Why You’d Use This Report
Marketers should use an ROI report when trying to get a holistic overview of what channels, content, or campaigns are delivering the most revenue for the business, in order to make data-driven decisions around where to best spend their overall marketing budget. These types of reports include more than just paid advertisements, and consider marketing spend for activities such as Events, Email Marketing, Webinars, Organic Search, Website Traffic, Paid Social, Paid Search, Content Syndication, and more.
Who is this valuable for
Depending on the size of your organization, you may have different stakeholders. If you’re a small business or midsize enterprise, this data will be valuable for:
- Demand Generation teams
- Marketing Analysts
- VPs of Marketing
- Chief Marketing Officers
- AVPs, VPs of Sales, Chief Revenue Officers
If you’re an Enterprise organization, you can expect this data to be valuable for all of the above roles, aside from AVPs, VPs of Sales, and Chief Revenue Officers.
DATA YOU NEED
- Marketing Spend, broken out by channel
- Primary Campaign Source
- Opportunities and Pipeline Created (Closed Won, Closed Lost)
- Time Frame (based on touchpoint)
DATA SOURCES REQUIRED
- Marketing Automation Platform (Marketo, Hubspot, Eloqua, Pardot, etc)

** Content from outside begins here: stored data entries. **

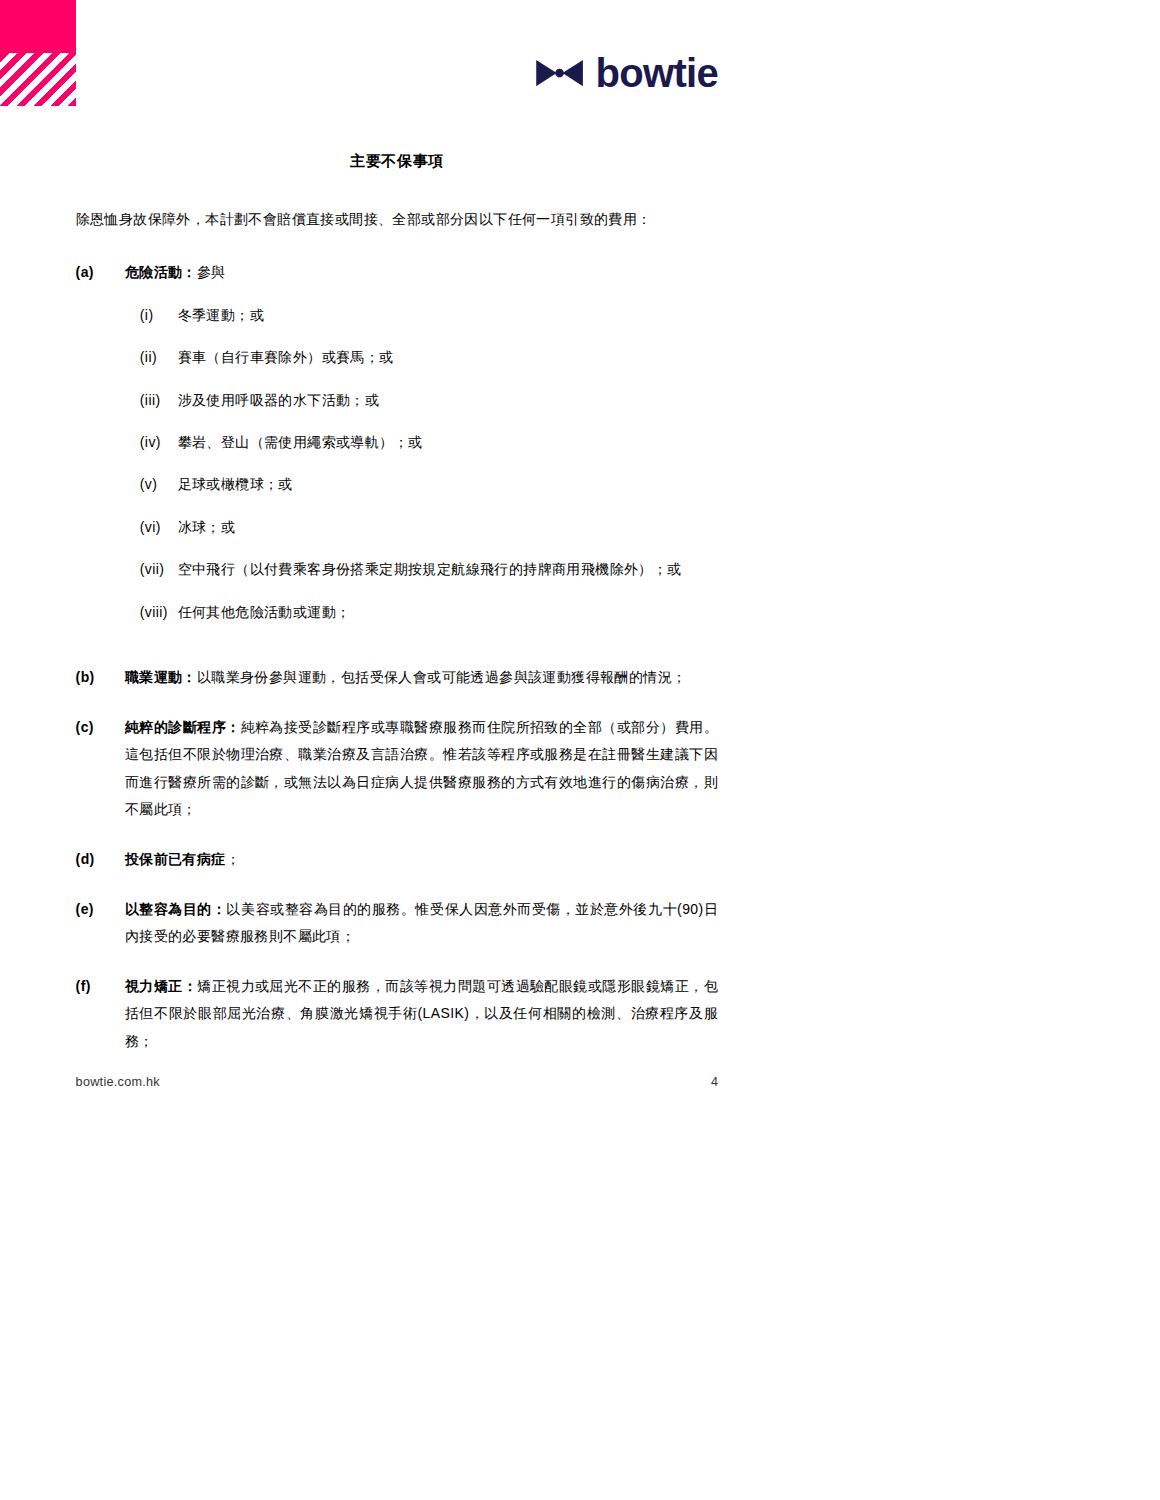bowtie
主要不保事項
除恩恤身故保障外，本計劃不會賠償直接或間接、全部或部分因以下任何一項引致的費用：
(a)
危險活動：參與
(i)
冬季運動；或
(ii)
賽車（自行車賽除外）或賽馬；或
(iii)
涉及使用呼吸器的水下活動；或
(iv)
攀岩、登山（需使用繩索或導軌）；或
(v)
足球或橄欖球；或
(vi)
冰球；或
(vii)
空中飛行（以付費乘客身份搭乘定期按規定航線飛行的持牌商用飛機除外）；或
(viii)
任何其他危險活動或運動；
(b)
職業運動：以職業身份參與運動，包括受保人會或可能透過參與該運動獲得報酬的情況；
(c)
純粹的診斷程序：純粹為接受診斷程序或專職醫療服務而住院所招致的全部（或部分）費用。這包括但不限於物理治療、職業治療及言語治療。惟若該等程序或服務是在註冊醫生建議下因而進行醫療所需的診斷，或無法以為日症病人提供醫療服務的方式有效地進行的傷病治療，則不屬此項；
(d)
投保前已有病症；
(e)
以整容為目的：以美容或整容為目的的服務。惟受保人因意外而受傷，並於意外後九十(90)日內接受的必要醫療服務則不屬此項；
(f)
視力矯正：矯正視力或屈光不正的服務，而該等視力問題可透過驗配眼鏡或隱形眼鏡矯正，包括但不限於眼部屈光治療、角膜激光矯視手術(LASIK)，以及任何相關的檢測、治療程序及服務；
bowtie.com.hk 4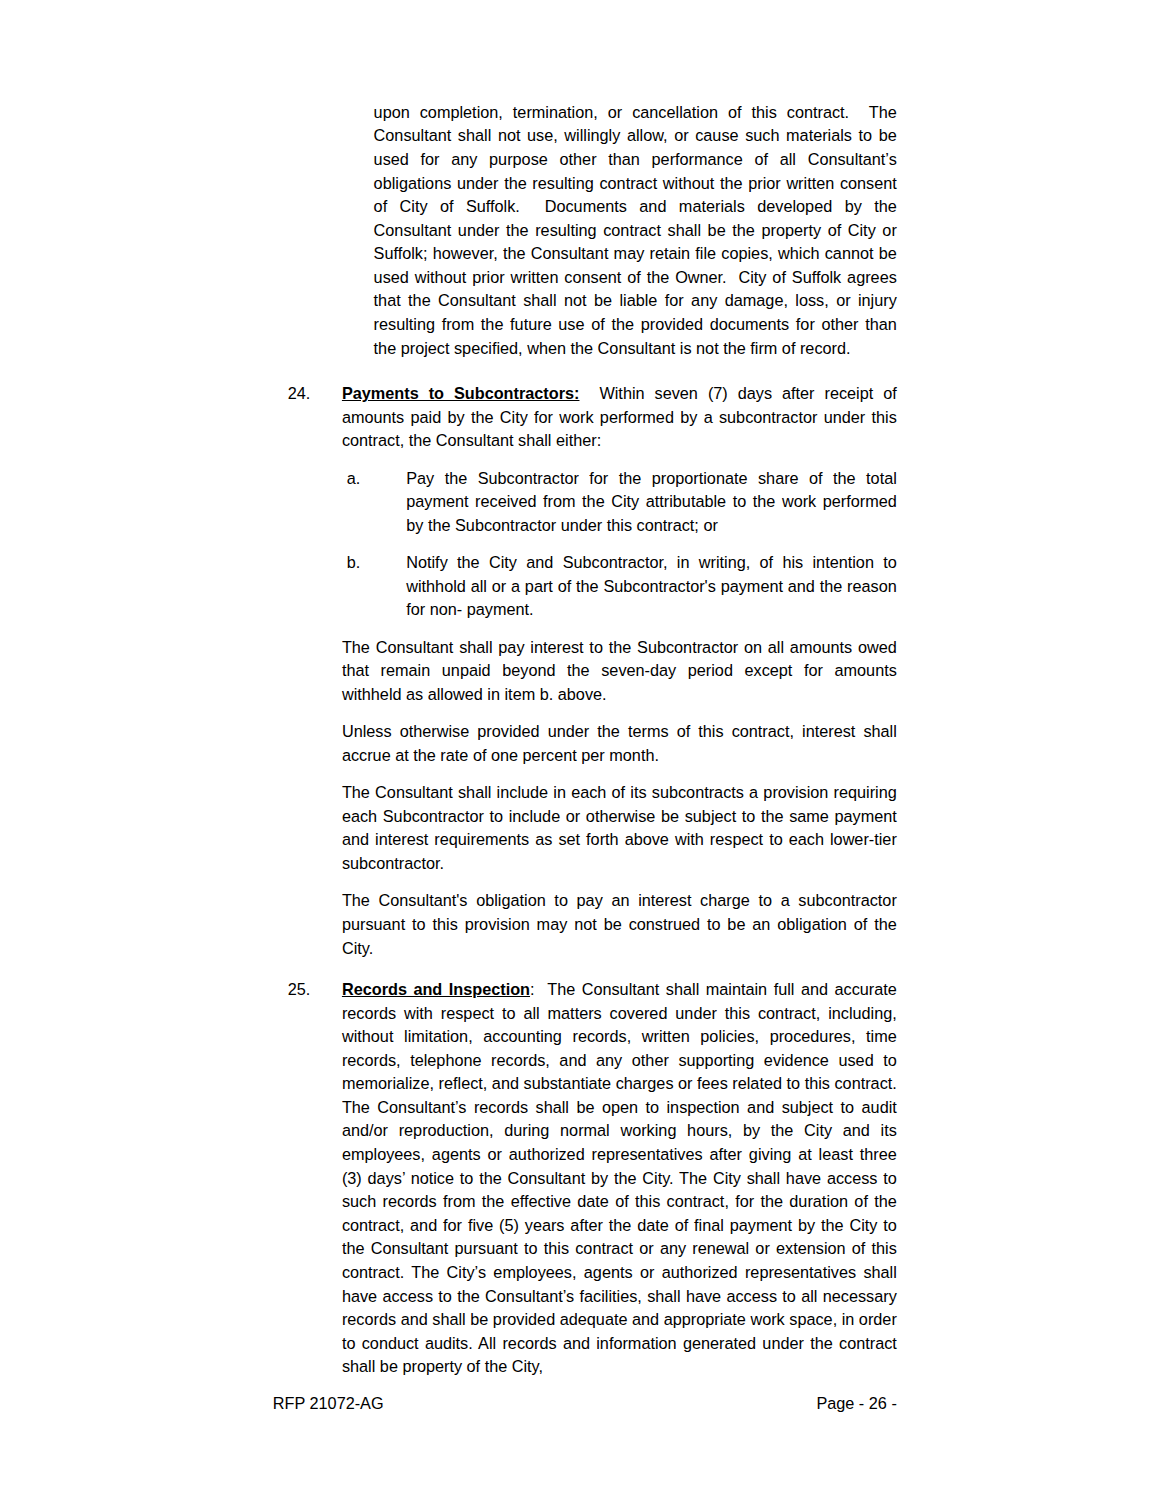upon completion, termination, or cancellation of this contract. The Consultant shall not use, willingly allow, or cause such materials to be used for any purpose other than performance of all Consultant’s obligations under the resulting contract without the prior written consent of City of Suffolk. Documents and materials developed by the Consultant under the resulting contract shall be the property of City or Suffolk; however, the Consultant may retain file copies, which cannot be used without prior written consent of the Owner. City of Suffolk agrees that the Consultant shall not be liable for any damage, loss, or injury resulting from the future use of the provided documents for other than the project specified, when the Consultant is not the firm of record.
24.
Payments to Subcontractors: Within seven (7) days after receipt of amounts paid by the City for work performed by a subcontractor under this contract, the Consultant shall either:
a.
Pay the Subcontractor for the proportionate share of the total payment received from the City attributable to the work performed by the Subcontractor under this contract; or
b.
Notify the City and Subcontractor, in writing, of his intention to withhold all or a part of the Subcontractor's payment and the reason for non- payment.
The Consultant shall pay interest to the Subcontractor on all amounts owed that remain unpaid beyond the seven-day period except for amounts withheld as allowed in item b. above.
Unless otherwise provided under the terms of this contract, interest shall accrue at the rate of one percent per month.
The Consultant shall include in each of its subcontracts a provision requiring each Subcontractor to include or otherwise be subject to the same payment and interest requirements as set forth above with respect to each lower-tier subcontractor.
The Consultant's obligation to pay an interest charge to a subcontractor pursuant to this provision may not be construed to be an obligation of the City.
25.
Records and Inspection: The Consultant shall maintain full and accurate records with respect to all matters covered under this contract, including, without limitation, accounting records, written policies, procedures, time records, telephone records, and any other supporting evidence used to memorialize, reflect, and substantiate charges or fees related to this contract. The Consultant’s records shall be open to inspection and subject to audit and/or reproduction, during normal working hours, by the City and its employees, agents or authorized representatives after giving at least three (3) days’ notice to the Consultant by the City. The City shall have access to such records from the effective date of this contract, for the duration of the contract, and for five (5) years after the date of final payment by the City to the Consultant pursuant to this contract or any renewal or extension of this contract. The City’s employees, agents or authorized representatives shall have access to the Consultant’s facilities, shall have access to all necessary records and shall be provided adequate and appropriate work space, in order to conduct audits. All records and information generated under the contract shall be property of the City,
RFP 21072-AG Page - 26 -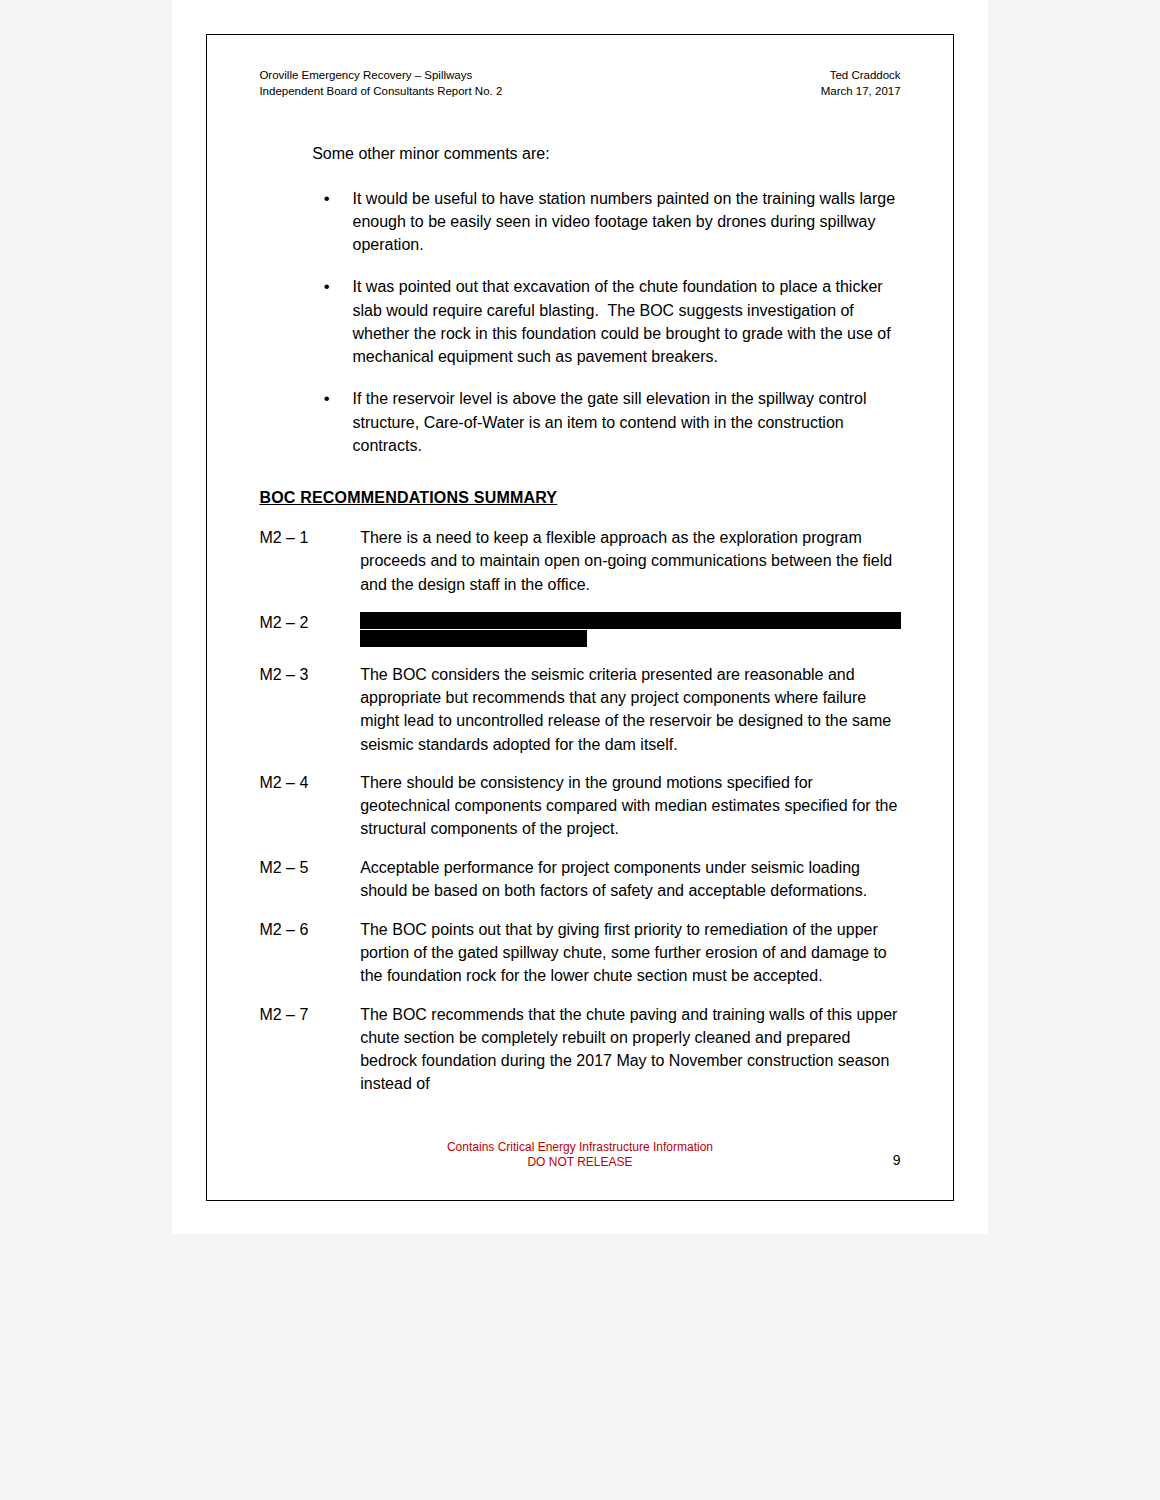Oroville Emergency Recovery – Spillways
Ted Craddock
Independent Board of Consultants Report No. 2
March 17, 2017
Some other minor comments are:
It would be useful to have station numbers painted on the training walls large enough to be easily seen in video footage taken by drones during spillway operation.
It was pointed out that excavation of the chute foundation to place a thicker slab would require careful blasting. The BOC suggests investigation of whether the rock in this foundation could be brought to grade with the use of mechanical equipment such as pavement breakers.
If the reservoir level is above the gate sill elevation in the spillway control structure, Care-of-Water is an item to contend with in the construction contracts.
BOC RECOMMENDATIONS SUMMARY
| M2 – 1 | There is a need to keep a flexible approach as the exploration program proceeds and to maintain open on-going communications between the field and the design staff in the office. |
| M2 – 2 | |
| M2 – 3 | The BOC considers the seismic criteria presented are reasonable and appropriate but recommends that any project components where failure might lead to uncontrolled release of the reservoir be designed to the same seismic standards adopted for the dam itself. |
| M2 – 4 | There should be consistency in the ground motions specified for geotechnical components compared with median estimates specified for the structural components of the project. |
| M2 – 5 | Acceptable performance for project components under seismic loading should be based on both factors of safety and acceptable deformations. |
| M2 – 6 | The BOC points out that by giving first priority to remediation of the upper portion of the gated spillway chute, some further erosion of and damage to the foundation rock for the lower chute section must be accepted. |
| M2 – 7 | The BOC recommends that the chute paving and training walls of this upper chute section be completely rebuilt on properly cleaned and prepared bedrock foundation during the 2017 May to November construction season instead of |
Contains Critical Energy Infrastructure Information
DO NOT RELEASE
9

- CRM (Salesforce, SAP, etc)
- Ad Platform Cost Actuals
- Google Sheets (or equivalent) Budget
Key Characteristics of a ROI Report
1. Automate As Much of the Cost Actuals as Possible
With many of the ad platforms B2B marketers use today, cost data is pretty easy to acquire. And if you have the platforms connected you’ll be able to pull in your spend into the report. These ad platforms are great for spend and TOF performance metrics, but you’ll need to tie it to your marketing automation and CRM to really be able to look at ROI.
2. Use Google Sheets for Everything Else
For the cost actuals that you’re unable to automate — think technology and people spend — populate a google sheet with your budget AND actuals. Simply update the google sheet and your ROI report dashboards should update daily. This will allow you to have one central place where you can make updates and be confident that your ROI reports will adjust as well. This makes monthly department and quarterly board reporting much easier.
3. Run Different ROI Models
There are a number of different ways to slice ROI. You might do it “fully loaded” — everything that makes up marketing spend including people and technology. But you’ll also want to look at ROI in a more granular way — by channel or by campaign. So, our recommendation at CaliberMind is to create a series of reports that tie into one dashboard that reflect as much.